Yes, Mean Girls is a very predictable and generic film that does not involve any sort of secret plot twist or cliff hanger. But what it did do for me was realise that even 12 years on from this landmark but average comedy, we are still obsessed with appearance. The ‘popular girls” are referred to as the plastics, a not-so-subtle reference to the transparency of the characters as people. The plastics are known to be teen royalty within the school walls, constantly commenting on their appearance and everyone else’s. Cady, the new girl, is inducted into the group, but only after she has heard the dress code for the days of the week. The scene in which Cady is given a makeover by her new narcissist friends is followed by a tracking shot of the girls powerfully walking down the hallway. The girls possess not only power, but intimidation too. A sort of intimidation that comes with a celebrity persona that is only created by popularity.
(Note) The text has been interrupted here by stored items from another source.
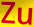
Zu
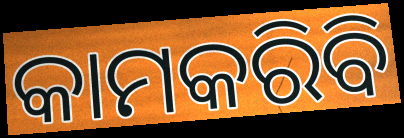
କାମକରିବି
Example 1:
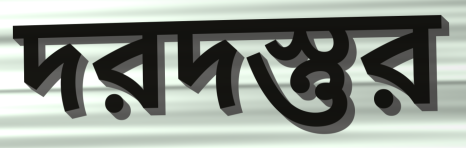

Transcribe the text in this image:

দরদস্তুর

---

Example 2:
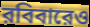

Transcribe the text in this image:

রবিবারেও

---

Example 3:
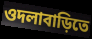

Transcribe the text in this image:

ওদলাবাড়িতে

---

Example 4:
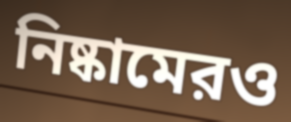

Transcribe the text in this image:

নিষ্কামেরও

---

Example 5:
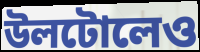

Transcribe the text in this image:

উলটোলেও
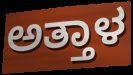
ಅತ್ತಾಳ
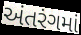
અંતરંગમાં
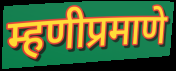
म्हणीप्रमाणे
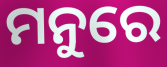
ମନୁରେ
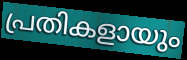
പ്രതികളായും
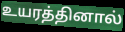
உயரத்தினால்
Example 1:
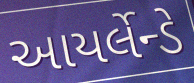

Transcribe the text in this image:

આયર્લેન્ડે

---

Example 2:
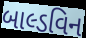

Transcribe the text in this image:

બાલ્ડવિન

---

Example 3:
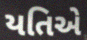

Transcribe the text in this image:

યતિએ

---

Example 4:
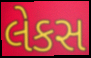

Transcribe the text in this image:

લેકસ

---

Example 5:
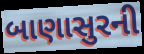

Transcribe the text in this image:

બાણાસુરની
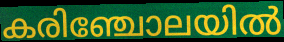
കരിഞ്ചോലയിൽ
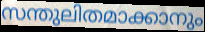
സന്തുലിതമാക്കാനും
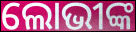
ଲୋଭୀଙ୍କ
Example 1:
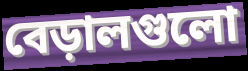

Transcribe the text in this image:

বেড়ালগুলো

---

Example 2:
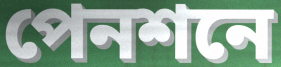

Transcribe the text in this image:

পেনশনে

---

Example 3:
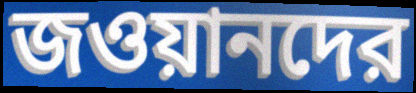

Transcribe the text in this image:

জওয়ানদের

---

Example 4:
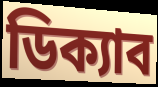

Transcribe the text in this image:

ডিক্যাব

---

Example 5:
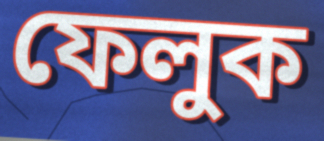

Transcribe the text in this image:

ফেলুক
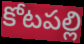
కోటపల్లి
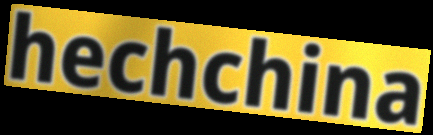
hechchina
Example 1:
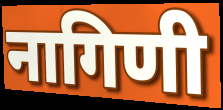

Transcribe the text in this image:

नागिणी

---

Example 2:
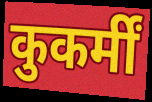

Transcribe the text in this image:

कुकर्मीं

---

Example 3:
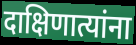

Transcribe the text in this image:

दाक्षिणात्यांना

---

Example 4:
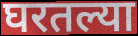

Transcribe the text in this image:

घरतल्या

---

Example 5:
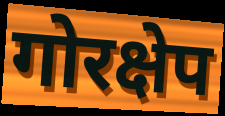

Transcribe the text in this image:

गोरक्षेप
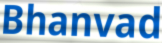
Bhanvad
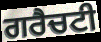
ਗਰੈਚਟੀ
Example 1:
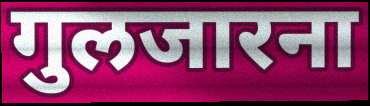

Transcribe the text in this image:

गुलजारना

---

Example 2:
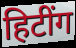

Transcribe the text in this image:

हिटींग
Simple; people like you because you’re hot. Go figure.
In reality, social media icons such as the Kardashians rule the “canteen” just like Tina Fey’s characters did in the film. This obsession with celebrities and their looks is not new. Jean Shrimpton became a cultural icon in 1965 when she shocked the world with her appearance; she wore a tight, short dress to the Melbourne cup, horrifying the crowd of long dresses and top hats (“The Most Shocking Moments in Fashion”, 2014). Shrimpton had always been a staple in popular culture, but she truly cemented her place once she had presented herself in a shocking way. This fascination with change in appearance has seemingly increased.
Just like Cady Herron in Mean Girls, Social icon and Instagram queen Kylie Jenner faced much public attention and scrutiny once it became apparent that the 19 year old had undergone cosmetic alterations. Jenner’s lips were the talking point around the world, people became fixated, starting the challenge that made parent’s eyes roll around the world. Her popularity only seemed to increase once her face changed, with more and more people becoming aware of the youngest of the Kardashian monarchy. On my 15th viewing of the cult teenage comedy, I realised just how obsessed people are with change in appearance. It’s as if these young women dominate trends and if we don’t follow, we will simply be left behind. Cady’s makeover purpose was so she could fit in; maybe that is all we want to do, just fit in.
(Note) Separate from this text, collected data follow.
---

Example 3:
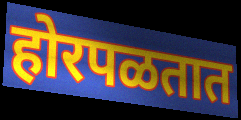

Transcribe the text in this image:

होरपळतात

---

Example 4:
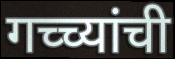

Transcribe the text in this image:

गच्च्यांची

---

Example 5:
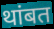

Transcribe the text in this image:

थांबत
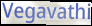
Vegavathi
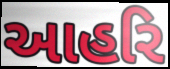
આહરિ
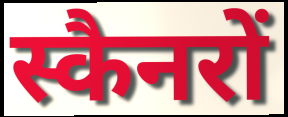
स्कैनरों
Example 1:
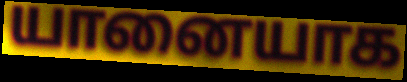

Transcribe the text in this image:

யானையாக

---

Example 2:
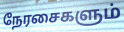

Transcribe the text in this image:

நேரசைகளும்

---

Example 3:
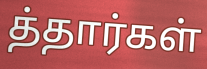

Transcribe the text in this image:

த்தார்கள்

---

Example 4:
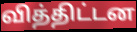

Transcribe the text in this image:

வித்திட்டன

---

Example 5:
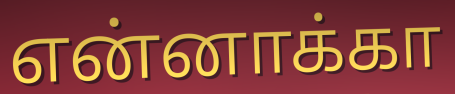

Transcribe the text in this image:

என்னாக்கா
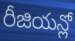
రీజియన్లో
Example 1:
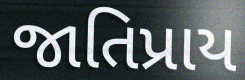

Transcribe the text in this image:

જાતિપ્રાય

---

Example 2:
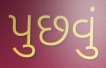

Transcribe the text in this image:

પુછવું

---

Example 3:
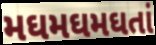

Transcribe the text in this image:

મઘમઘમઘતાં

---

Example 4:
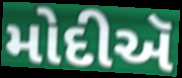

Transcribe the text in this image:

મોદીઍ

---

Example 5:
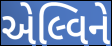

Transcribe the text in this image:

એલ્વિને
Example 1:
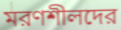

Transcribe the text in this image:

মরণশীলদের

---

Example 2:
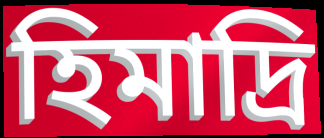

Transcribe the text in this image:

হিমাদ্রি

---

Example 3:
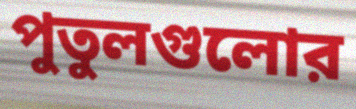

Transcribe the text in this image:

পুতুলগুলোর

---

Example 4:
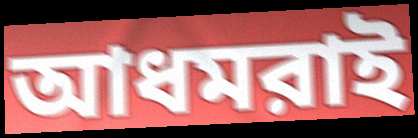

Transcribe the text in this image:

আধমরাই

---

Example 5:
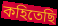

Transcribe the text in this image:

কহিতেছি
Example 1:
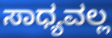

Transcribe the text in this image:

ಸಾಧ್ಯವಲ್ಲ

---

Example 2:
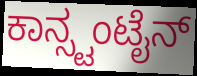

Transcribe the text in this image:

ಕಾನ್ಸ್ಟಂಟೈನ್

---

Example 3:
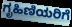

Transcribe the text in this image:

ಗೃಹಿಣಿಯರಿಗೆ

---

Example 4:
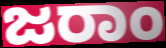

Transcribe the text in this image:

ಜರಾಂ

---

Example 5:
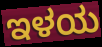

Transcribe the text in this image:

ಇಳಯ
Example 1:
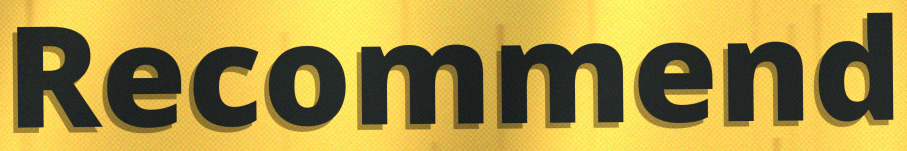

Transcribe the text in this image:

Recommend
Mean Girl’s owes its success to its sharp, quick-witted dialogue that has subtitled a generations upbringing. Quotable lines such as “your mom’s chest hair” and “is butter a carb” have become ingrained in our memories like a religion. A religion of simple minded, narcissist girls that provide a perfected fantasy to what we want to become. Yes, I am very much generalising, but just look at miss Jenner’s follower count, the proof is in the pudding. Good looks equal popularity, and to gain popularity, you have to change your appearance into a more socially accepted way.
The writing is fantastic, with Fey and Phoeler’s strong reputation for being comedy’s frontwomen in the usually male dominated genre, living up to the hype. Each individual character plays an important role, cleverly representing the different ‘cliques’ that can be seen in a socially aware environment like high school. My high school never had a group of plastics, but there were people who were popular than others. These people were nearly always attractive and possessed a certain confidence that I could never quite develop. I guess the confidence in high school or even life, is like boobs, things I couldn’t quite properly develop either.